MCGOURTY: You could see, like, a tree on the bank edge, and you're like, OK, that tree is not going to be there for very long. And then you come after a storm or something, and all the dirt come down with it, and you can just smell the dirt and the air. And the tree actually slides down the bluff, kind of, like, surfs its way down.

ZUCKOFF: Scientists traced the crisis back to 2017, when an April Fool's Day storm cut a channel through one of the sandbars that acts as a barrier beach.

MARK BORRELLI: Unfortunately, that flow that's going through there is just ripping that sand away from the area.

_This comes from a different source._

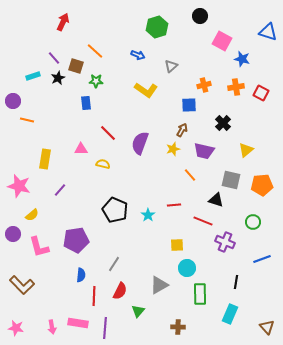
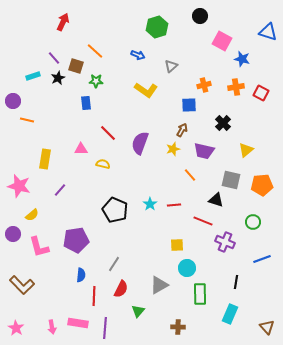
cyan star at (148, 215): moved 2 px right, 11 px up
red semicircle at (120, 291): moved 1 px right, 2 px up
pink star at (16, 328): rotated 21 degrees clockwise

ZUCKOFF: Mark Borrelli, a coastal geologist at the Center for Coastal Studies on Cape Cod, says the problem will most likely be exacerbated by climate change. More intense storms and rising sea levels will make the ocean slam higher, harder and longer into the soft bluffs.

BORRELLI: In the 20th century, we've had about a foot of sea level rise. Well, that's going to be what we're going to see per decade if the worst-case scenario happens. It's not going to be linear, right? You're not going to see a foot every decade, but it's going to go up. It's going to have that exponential curve. So when it starts to happen - and it's already starting a little bit - it's going to get faster.

ZUCKOFF: With that threat looming, the weather station isn't the only endangered structure at the refuge. Soon, McGourty says, a boatyard, shed and dormitory for seasonal fish and wildlife workers will be in harm's way, too.

MCGOURTY: And I'll be, actually, in the next few months, laying a line of flags - basically, a line in the sand, literally - that says, once bluff erosion reaches this point, that triggers that this building will have to be removed.

ZUCKOFF: Beyond the weather station and the refuge, the impacts of rapid erosion are causing fears for the wider community, where dozens of homes sit above the same shifting sands. The National Weather Service is already looking for a new location to launch its balloons, ideally somewhere that won't be at risk of falling into the ocean anytime soon.

For NPR News, I'm Eve Zuckoff in Chatham, Mass.